Even With An MBA, It’s Hard To Switch Careers


How Women Can Build Effective MBA Applications

Have you ever felt alone? Left out? Pigeonholed? Undervalued? Welcome to a woman’s world. Glass ceiling? Ha! At least you can be seen through glass. Despite soaring rhetoric and well-meaning gestures, there really seems to be any real follow through for women. Sure, you’ll find pockets of progress. Overall, women still lag behind men in nearly every conceivable metric.

You’d think academia – with its egalitarian sensibilities (and political correctness) – would be more progressive than the rough-and-tumble corporate world. When it comes to business school applications, women comprise barely a third (37%) of all 2014 applications according to the GMAC. And the percentage of female faculty at the top b-schools are even worse, with many programs averaging 25% or less in women on the tenure track. Not surprisingly, most female MBAs earn less than their male counterparts after graduation.

In a recent U.S. News & World Report column, Stacy Blackman, a Kellogg grad and author, who operates an MBA admissions consulting firm, recently noted that warning signs often appear during the admissions process itself.

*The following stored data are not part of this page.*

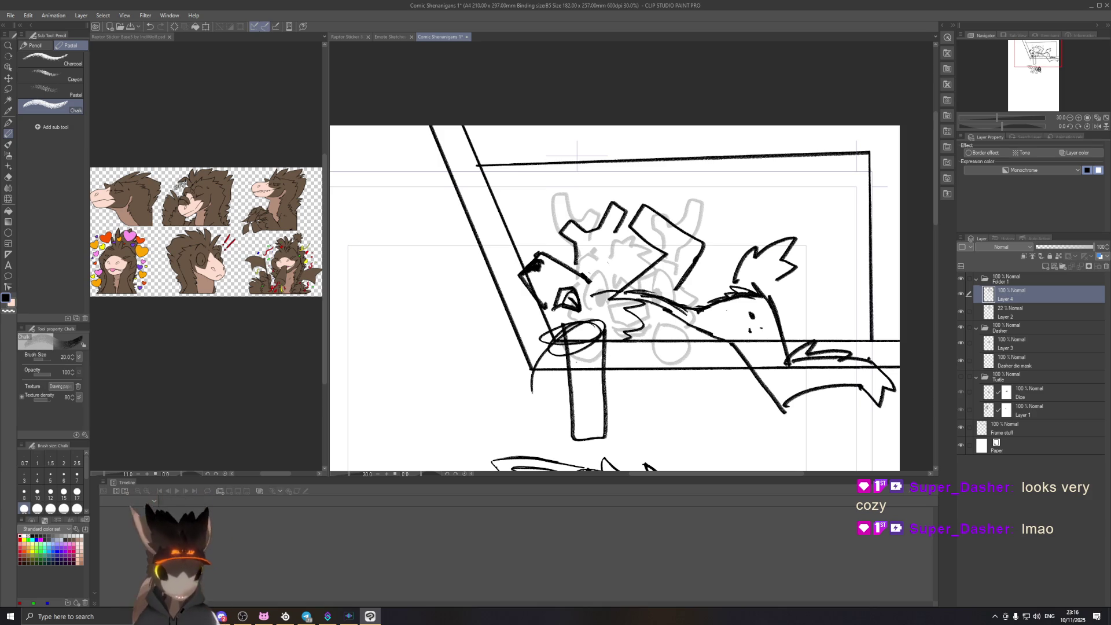
mouse_move(561, 378)
left_mouse_down()
mouse_move(556, 425)
mouse_move(604, 370)
left_mouse_up()
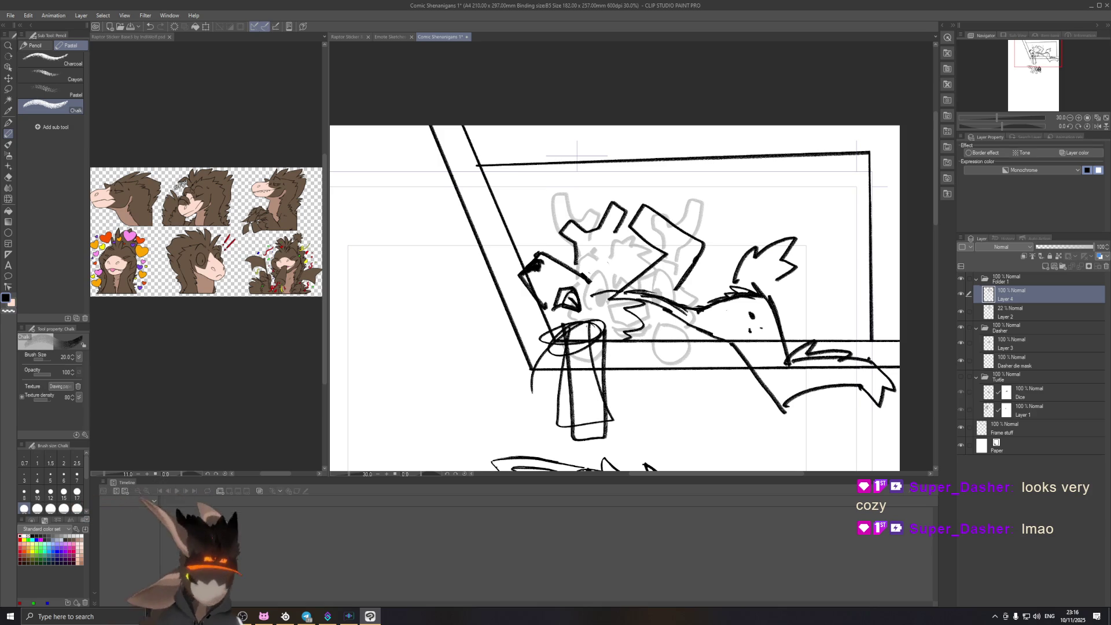
key("ctrl+z")
key("ctrl+z")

“A frequent issue I’ve had in my consulting work with female clients,” she writes, “relates to the admissions committee doubting whether the applicant has enough moxie to contribute to the classroom discussions…Several clients have reported that their recommenders received phone calls from admissions officers with questions such as, “Is she confident?” or “Will she speak up in class discussions?” I can’t recall a time when a male client experienced a similar problem.”

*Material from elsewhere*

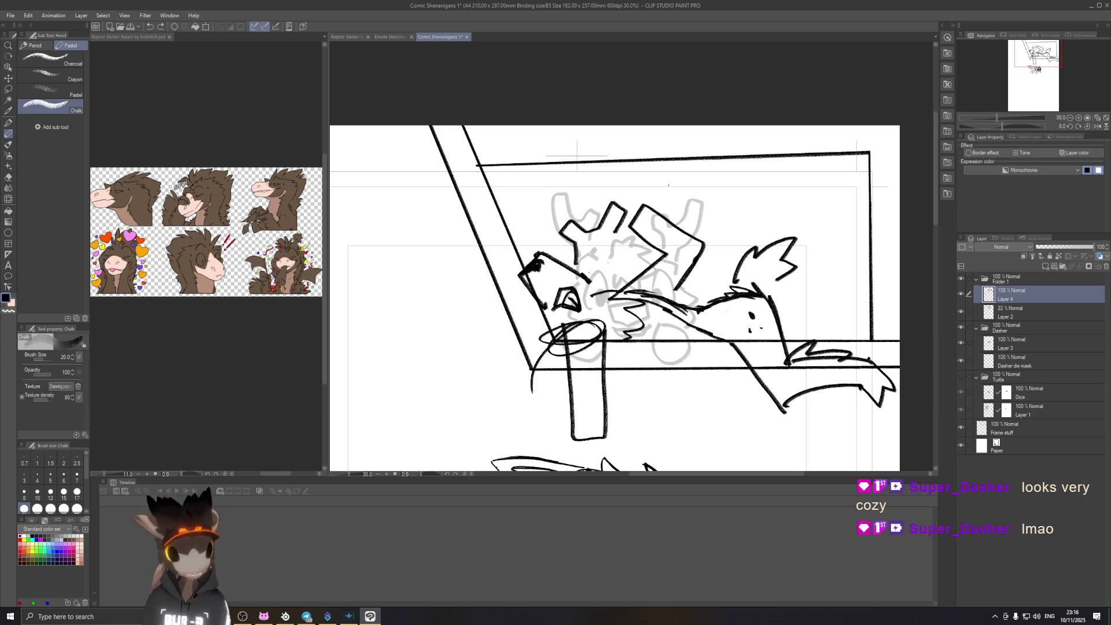
left_click_drag(550, 329, 484, 225)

In other words, credentials aren’t enough for many women. To counter this, Blackman advises her clients to address these underlying assumptions in their application. “Female candidates have to make sure that they exude confidence. Essays, interviews and letters of recommendation need to indicate a comfort level with speaking out, defending points of view and collaborating with all types of people.”

Blackman also makes her clients aware of this trap before their adcom interviews. “Female candidates often begin their answers with a disclaimer,” she observes, “that reveals their insecurities and detracts from any positive information that follows or are too modest about their accomplishments for fear of appearing arrogant.​ Ideally, you started cultivating your personal brand early on in your application process, so tap into those bullet points and broadcast your accomplishments and skills with pride.”

Beyond that, Blackman makes three recommendations. First, she encourages women to consider male-dominated paths like finance, where schools are looking to boost female applicants. Second, she counsels clients to accentuate their storytelling abilities, where women traditionally have an edge over. Finally, she directs women to reach out to organizations like the Forte Foundation and Catalyst, which offer support to female MBA candidates.